Alethea Sedgman

Personal information
- Full name: Alethea Nevada Sedgman
- Nationality: Australian
- Born: 24 January 1994 (age 32) Carlton, Victoria, Australia
- Height: 1.79 m (5 ft 10 in) (2012)
- Weight: 65 kg (143 lb) (2012)

Sport
- Country: Australia
- Sport: Sport shooting
- Club: Horsham Smallbore Club
- Coached by: Petr Kůrka

Medal record
Women's shooting
Representing Australia
Commonwealth Games
| Gold medal – first place | 2010 Delhi | 50 m rifle 3 positions single |

= Alethea Sedgman =

Australian sport shooter

Alethea Nevada Sedgman (born 24 January 1994) is an Australian sport shooter. At the 2010 Commonwealth Games, she won a gold medal in the women's 50 metres rifle three position event. She was selected to represent Australia at the 2012 Summer Olympics in the 10 metres air rifle event and the 50m rifle event.

==Personal==
Sedgman was born on 24 January 1994 in Carlton, Victoria. She grew up in Victoria on a farm.
She attended Natimuk Primary School before going to high school at Horsham College. In 2010, she earned her VCE in English literature. As of 2012, she lives in Natimuk, Victoria.

Sedgman is 179 cm tall and weighs 65 kg.

==Shooting==
Sedgman is a sport shooter, specialising in the rifle. She is a member of the Horsham Smallbore Club and has been coached by Petr Kůrka since 2009. She has a shooting scholarship with the Victorian Institute of Sport. She became a senior shooter in 2009. She represented Australia at the 2010 World Championship in Munich.

Sedgman competed at the 2010 Commonwealth Games, where she earned a gold medal as a sixteen-year-old in the women's 50m rifle three position event. Her gold was Australia's first in shooting at the 2010 Games. She won gold with a score of 676.0 points.

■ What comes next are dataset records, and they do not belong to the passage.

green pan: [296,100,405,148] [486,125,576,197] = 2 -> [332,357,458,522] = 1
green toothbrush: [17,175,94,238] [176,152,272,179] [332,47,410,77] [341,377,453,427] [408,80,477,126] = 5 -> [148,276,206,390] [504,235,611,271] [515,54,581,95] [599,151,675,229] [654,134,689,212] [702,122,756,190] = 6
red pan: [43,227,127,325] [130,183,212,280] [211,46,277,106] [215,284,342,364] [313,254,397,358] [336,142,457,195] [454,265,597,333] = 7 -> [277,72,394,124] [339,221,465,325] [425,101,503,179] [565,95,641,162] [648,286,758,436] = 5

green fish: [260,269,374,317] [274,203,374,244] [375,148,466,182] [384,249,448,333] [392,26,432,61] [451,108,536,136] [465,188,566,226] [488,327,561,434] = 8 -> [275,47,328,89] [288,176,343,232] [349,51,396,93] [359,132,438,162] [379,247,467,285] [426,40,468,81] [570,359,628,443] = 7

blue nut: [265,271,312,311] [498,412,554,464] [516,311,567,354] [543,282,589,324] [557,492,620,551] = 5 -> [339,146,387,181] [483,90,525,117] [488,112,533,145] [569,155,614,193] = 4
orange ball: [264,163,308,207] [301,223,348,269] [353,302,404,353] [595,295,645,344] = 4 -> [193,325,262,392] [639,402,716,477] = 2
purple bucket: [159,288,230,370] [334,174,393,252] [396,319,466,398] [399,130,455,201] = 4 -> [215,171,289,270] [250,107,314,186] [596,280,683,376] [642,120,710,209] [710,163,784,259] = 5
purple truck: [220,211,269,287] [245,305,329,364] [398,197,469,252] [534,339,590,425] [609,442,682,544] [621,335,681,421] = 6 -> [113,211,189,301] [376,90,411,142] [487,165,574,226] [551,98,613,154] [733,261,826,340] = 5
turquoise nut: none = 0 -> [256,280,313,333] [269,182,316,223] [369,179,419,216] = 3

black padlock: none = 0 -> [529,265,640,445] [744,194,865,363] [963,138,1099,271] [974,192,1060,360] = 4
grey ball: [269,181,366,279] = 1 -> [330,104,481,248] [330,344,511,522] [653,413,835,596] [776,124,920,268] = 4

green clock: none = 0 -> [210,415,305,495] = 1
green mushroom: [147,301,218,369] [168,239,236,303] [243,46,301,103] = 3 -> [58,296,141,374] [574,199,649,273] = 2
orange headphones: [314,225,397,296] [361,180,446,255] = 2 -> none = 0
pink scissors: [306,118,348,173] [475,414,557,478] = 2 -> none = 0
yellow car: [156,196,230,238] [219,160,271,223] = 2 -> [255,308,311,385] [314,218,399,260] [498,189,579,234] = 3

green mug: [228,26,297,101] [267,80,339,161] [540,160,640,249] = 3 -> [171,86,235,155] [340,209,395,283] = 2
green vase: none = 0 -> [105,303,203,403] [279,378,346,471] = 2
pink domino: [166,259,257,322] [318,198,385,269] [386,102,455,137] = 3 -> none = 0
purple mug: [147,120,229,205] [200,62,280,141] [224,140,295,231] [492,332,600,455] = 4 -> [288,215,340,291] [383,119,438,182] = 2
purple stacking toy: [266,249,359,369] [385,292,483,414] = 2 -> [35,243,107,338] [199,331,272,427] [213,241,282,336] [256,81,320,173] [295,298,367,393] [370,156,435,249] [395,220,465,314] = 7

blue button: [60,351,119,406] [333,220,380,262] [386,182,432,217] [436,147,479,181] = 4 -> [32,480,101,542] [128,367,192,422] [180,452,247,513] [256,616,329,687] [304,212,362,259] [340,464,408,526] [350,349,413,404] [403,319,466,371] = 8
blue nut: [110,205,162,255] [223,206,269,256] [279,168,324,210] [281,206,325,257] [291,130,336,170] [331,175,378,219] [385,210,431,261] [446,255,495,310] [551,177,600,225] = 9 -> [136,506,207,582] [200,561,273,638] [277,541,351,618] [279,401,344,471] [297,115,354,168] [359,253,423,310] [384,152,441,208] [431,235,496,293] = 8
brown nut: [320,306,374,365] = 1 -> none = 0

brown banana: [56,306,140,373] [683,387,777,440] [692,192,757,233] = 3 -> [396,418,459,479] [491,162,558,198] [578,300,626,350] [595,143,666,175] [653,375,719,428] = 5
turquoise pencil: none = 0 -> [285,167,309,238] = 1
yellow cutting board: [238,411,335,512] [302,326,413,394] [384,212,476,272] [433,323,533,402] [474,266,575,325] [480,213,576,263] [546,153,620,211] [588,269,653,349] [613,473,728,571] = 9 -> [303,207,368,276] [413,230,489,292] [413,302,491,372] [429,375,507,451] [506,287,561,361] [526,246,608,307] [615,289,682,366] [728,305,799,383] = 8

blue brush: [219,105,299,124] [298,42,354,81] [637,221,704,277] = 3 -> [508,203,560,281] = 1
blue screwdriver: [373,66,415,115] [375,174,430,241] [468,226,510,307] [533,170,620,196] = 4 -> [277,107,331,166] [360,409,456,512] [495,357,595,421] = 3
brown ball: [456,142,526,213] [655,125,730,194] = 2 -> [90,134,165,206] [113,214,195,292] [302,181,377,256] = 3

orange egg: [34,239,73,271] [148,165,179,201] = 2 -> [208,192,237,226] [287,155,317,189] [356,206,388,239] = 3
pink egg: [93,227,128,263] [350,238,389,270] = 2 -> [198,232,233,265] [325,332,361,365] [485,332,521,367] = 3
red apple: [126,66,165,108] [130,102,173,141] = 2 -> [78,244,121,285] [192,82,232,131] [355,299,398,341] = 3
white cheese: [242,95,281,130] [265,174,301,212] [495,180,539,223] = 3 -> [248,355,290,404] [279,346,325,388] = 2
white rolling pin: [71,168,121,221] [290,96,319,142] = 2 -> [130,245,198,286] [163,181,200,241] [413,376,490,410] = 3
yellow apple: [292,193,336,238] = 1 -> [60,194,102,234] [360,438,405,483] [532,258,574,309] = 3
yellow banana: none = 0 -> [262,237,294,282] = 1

Sedgman finished 2nd in the three position and 4th in the prone 10 metres air rifle at the 2011 Oceania Championships in Sydney, Australia. She finished 23rd and 24th in the junior 10 metres air rifle events at the 2012 Plzeň Grand Prix in Plzeň, Czech Republic. At the 2012 Meyton Cup in Tirol, Austria, she finished 4th and 18th in the junior 10 metres rifle events. She finished 42nd in the junior 10 metres air rifle at the 2012 Munich IWK in Munich Germany. In the 2012 Australia Cup 1 she finished 2nd in the 10 metres air rifle at Event 2 in Adelaide, Australia having placed 1st in the same event and 3rd in the three positions at Event 1, also in Adelaide. In the 2012 Australia Cup 2 Sedgman recorded finishes of 2nd in the 10 metres air rifle and 4th in the three positions at Event 1 in Sydney and followed this by finishing 2nd in the 10 metres at Event 2.

===Olympics===
Sedgman was selected to represent Australia at the 2012 Summer Olympics in shooting in the 10 metres air rifle event. She was eighteen years old at the Games.

Australia had one final quota place to give to a shooter for the Olympics and it came down a choice between Gulvin and Sedgman. Sedgman was selected ahead of her boyfriend as Australian International Shooting opted to send a female competitor.